Cette visualisation montre l'immense défi que représente le changement climatique pour l'humanité. Pour atteindre cet objectif, les gouvernements devront adopter des réglementations plus radicales. Les consommateurs vont devoir modifier radicalement leur comportement. Les grands propriétaires d'actifs et les fonds de pension s'engagent eux aussi à utiliser de plus en plus leur capital pour encourager les activités ayant un impact positif sur l'environnement. Les entreprises qui ne se préparent pas suffisamment à cet avenir seront mises sous pression sur tous les fronts: du côté des ventes, du côté du financement et par le biais de taxes et d'éventuelles sanctions de l'État. Enfin, le secteur immobilier, l'un des plus grands émetteurs de gaz à effet de serre, devra lui aussi s'adapter à cette réalité.

Les investisseurs doivent examiner les plans et challenger les intentions
de chaque entreprise en matière de réduction d’émissions de CO2.

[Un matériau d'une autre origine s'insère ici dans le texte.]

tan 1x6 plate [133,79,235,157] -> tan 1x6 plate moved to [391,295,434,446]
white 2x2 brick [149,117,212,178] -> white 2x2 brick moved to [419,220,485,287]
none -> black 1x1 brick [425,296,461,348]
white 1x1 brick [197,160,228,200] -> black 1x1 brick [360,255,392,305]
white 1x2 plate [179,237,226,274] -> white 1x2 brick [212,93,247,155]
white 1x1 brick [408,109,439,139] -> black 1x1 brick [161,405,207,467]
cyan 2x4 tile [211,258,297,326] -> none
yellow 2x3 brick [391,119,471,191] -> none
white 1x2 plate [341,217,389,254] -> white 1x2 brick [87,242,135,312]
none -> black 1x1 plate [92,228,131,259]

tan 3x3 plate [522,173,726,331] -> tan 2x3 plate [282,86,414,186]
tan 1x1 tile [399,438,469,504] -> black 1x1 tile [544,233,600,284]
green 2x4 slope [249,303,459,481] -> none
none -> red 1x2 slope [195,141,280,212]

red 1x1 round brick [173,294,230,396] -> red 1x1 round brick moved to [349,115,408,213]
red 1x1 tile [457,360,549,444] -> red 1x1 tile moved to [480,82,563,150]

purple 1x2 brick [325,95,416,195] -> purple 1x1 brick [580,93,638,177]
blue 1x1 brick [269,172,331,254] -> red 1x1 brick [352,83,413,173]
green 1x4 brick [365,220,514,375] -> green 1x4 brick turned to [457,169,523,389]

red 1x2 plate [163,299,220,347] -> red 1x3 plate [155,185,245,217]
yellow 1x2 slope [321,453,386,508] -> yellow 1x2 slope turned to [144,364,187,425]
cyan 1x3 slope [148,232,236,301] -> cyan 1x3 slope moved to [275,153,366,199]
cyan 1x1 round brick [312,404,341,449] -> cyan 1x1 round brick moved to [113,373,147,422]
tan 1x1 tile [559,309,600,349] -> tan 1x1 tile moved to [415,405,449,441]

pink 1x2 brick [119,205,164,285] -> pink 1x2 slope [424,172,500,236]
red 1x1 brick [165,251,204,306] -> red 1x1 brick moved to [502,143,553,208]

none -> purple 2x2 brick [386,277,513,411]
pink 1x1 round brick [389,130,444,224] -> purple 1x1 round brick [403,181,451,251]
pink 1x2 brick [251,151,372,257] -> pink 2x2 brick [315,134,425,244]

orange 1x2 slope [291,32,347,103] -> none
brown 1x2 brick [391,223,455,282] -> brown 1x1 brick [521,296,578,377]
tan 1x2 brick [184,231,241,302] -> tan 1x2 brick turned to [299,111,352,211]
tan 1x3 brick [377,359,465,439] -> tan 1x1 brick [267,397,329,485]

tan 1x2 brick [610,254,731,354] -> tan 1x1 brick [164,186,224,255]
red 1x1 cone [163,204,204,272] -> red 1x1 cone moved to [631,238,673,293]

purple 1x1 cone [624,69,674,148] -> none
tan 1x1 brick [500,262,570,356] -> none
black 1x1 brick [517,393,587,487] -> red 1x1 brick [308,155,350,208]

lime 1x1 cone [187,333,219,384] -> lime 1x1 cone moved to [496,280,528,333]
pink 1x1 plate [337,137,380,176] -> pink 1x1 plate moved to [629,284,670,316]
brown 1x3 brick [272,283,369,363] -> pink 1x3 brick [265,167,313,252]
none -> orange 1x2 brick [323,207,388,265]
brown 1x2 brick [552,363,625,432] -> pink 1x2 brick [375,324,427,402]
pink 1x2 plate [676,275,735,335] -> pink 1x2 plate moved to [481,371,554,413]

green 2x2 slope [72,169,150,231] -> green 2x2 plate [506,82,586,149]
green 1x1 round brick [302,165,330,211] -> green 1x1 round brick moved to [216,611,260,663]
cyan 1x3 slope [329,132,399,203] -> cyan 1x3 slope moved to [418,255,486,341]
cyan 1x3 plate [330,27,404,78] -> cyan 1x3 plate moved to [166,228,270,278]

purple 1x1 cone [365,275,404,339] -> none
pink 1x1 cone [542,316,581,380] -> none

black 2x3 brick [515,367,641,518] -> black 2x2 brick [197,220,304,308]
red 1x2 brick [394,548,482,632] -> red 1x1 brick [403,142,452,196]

Construire des portefeuilles à l'épreuve du temps

Il est donc d'autant plus important pour les investisseurs de créer des portefeuilles à l'épreuve du temps (et de la température!). Pour atténuer les risques et améliorer les rendements, il est impératif de parier sur les gagnants de la transition climatique tout en évitant ceux qui vont rater l’objectif (ou qui ont décidé de ne pas l’atteindre). Les investisseurs doivent donc examiner les plans et challenger les intentions de chaque entreprise en matière de réduction d’émissions de gaz à effet de serre. Il est également important d'examiner la crédibilité des discours des entreprises en se demandant si elles ont réussi à atteindre les objectifs de durabilité qu’elles s’étaient fixé précédemment. De cette façon, il est possible d'évaluer les progrès de chaque entreprise du portefeuille en matière de réduction des émissions de carbone. Cela s'applique également aux portefeuilles immobiliers. Outre l’évaluation de leur empreinte carbone, les mesures de réduction des émissions futures sont tout aussi importantes. En fin de compte, il devrait être possible de mesurer la température moyenne vers laquelle le portefeuille se dirige. Nous avons calculé cette température pour les principaux indices de référence. Le résultat donne à réfléchir, mais n'est guère surprenant : l'économie mondiale se dirige actuellement vers un réchauffement de quatre degrés. Il reste encore beaucoup de travail à faire! La crise du COVID-19 nous indique que des adaptations que nous n’aurions jamais crues possibles ont été mises en place en quelques jours. Il y a donc de l’espoir pour que nous atteignons notre but!